After a truce between all, Amanda and I went around to see the different areas of the town piazza’s and the shows that we being put on. There were a lot of people in costume everywhere, and we observed that most men were dressed as women… weird? We saw one show where people were dressed in horse costumes (one person the head, the other the behind) and they were riding around in a carousel. Then there was a ring master that had to keep catching them when the horses would run away into the town. All the while men dressed as women pranced around inside of the ring and tried to get little kids to join the carousel for a ride. I took a video of it; my explanation hardly does it justice. I will try to post the video on YouTube soon.

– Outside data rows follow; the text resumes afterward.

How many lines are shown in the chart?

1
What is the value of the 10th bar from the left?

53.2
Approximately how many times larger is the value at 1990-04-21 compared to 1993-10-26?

Then, I waited in a pushy line for 12 minutes just to get pizza that scorched the roof of my mouth and left me still hungry. Once we were all thoroughly confused about this holiday and jealous we didn’t have sufficient costume, we slowly boarded the bus with the promise of a cozy bed waiting for us at home.

This is Megan, she got ambushed by a bunch of 12- year- olds... clearly she lost the war.
This is one of the floats in the parade in Macerata on Sunday... don't ask me why they had a Bin Laden float, I have not the slightest idea.
A little snapshot of men dressed as women- hotties.
One of my favorite little kids that was dressed up for Carnivale on Tuesday. They were cute at the beginning of the day, but as it got later I got just as whiney and tired as them.